> **EXERCISE DESCRIPTION**:
Give back, word for word, the line that contains "syntyviä päästöjä elinkaaren vaiheissa A1–A3." and every line that follows it in the data below.

> **INPUT DATA**:
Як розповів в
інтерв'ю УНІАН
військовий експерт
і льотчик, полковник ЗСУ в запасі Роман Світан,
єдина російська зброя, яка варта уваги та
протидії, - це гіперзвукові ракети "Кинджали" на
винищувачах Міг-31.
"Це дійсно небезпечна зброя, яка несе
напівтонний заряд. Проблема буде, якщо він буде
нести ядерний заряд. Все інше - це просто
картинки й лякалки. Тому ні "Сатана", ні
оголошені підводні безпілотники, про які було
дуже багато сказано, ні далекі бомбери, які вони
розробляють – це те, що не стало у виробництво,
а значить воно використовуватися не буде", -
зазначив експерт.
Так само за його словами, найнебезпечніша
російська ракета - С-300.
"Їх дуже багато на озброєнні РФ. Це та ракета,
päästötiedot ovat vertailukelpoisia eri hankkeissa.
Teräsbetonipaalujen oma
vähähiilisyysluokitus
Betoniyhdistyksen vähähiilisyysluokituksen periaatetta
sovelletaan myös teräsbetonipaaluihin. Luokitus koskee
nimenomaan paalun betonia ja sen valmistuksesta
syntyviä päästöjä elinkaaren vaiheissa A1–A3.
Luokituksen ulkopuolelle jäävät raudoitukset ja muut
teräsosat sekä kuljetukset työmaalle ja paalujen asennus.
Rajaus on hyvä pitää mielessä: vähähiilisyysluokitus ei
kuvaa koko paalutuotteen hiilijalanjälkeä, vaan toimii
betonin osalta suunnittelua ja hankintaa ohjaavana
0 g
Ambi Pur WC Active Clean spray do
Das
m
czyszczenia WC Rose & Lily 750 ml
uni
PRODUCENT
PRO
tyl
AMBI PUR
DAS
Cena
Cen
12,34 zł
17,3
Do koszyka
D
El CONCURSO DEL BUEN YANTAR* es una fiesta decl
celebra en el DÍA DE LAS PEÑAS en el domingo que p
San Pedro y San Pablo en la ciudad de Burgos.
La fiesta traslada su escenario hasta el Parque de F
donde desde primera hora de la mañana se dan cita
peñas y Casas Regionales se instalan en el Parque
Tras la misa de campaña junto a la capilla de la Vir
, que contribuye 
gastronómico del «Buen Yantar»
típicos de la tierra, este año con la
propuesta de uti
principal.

> **RESPONSE**:
syntyviä päästöjä elinkaaren vaiheissa A1–A3.
Luokituksen ulkopuolelle jäävät raudoitukset ja muut
teräsosat sekä kuljetukset työmaalle ja paalujen asennus.
Rajaus on hyvä pitää mielessä: vähähiilisyysluokitus ei
kuvaa koko paalutuotteen hiilijalanjälkeä, vaan toimii
betonin osalta suunnittelua ja hankintaa ohjaavana
0 g
Ambi Pur WC Active Clean spray do
Das
m
czyszczenia WC Rose & Lily 750 ml
uni
PRODUCENT
PRO
tyl
AMBI PUR
DAS
Cena
Cen
12,34 zł
17,3
Do koszyka
D
El CONCURSO DEL BUEN YANTAR* es una fiesta decl
celebra en el DÍA DE LAS PEÑAS en el domingo que p
San Pedro y San Pablo en la ciudad de Burgos.
La fiesta traslada su escenario hasta el Parque de F
donde desde primera hora de la mañana se dan cita
peñas y Casas Regionales se instalan en el Parque
Tras la misa de campaña junto a la capilla de la Vir
, que contribuye 
gastronómico del «Buen Yantar»
típicos de la tierra, este año con la
propuesta de uti
principal.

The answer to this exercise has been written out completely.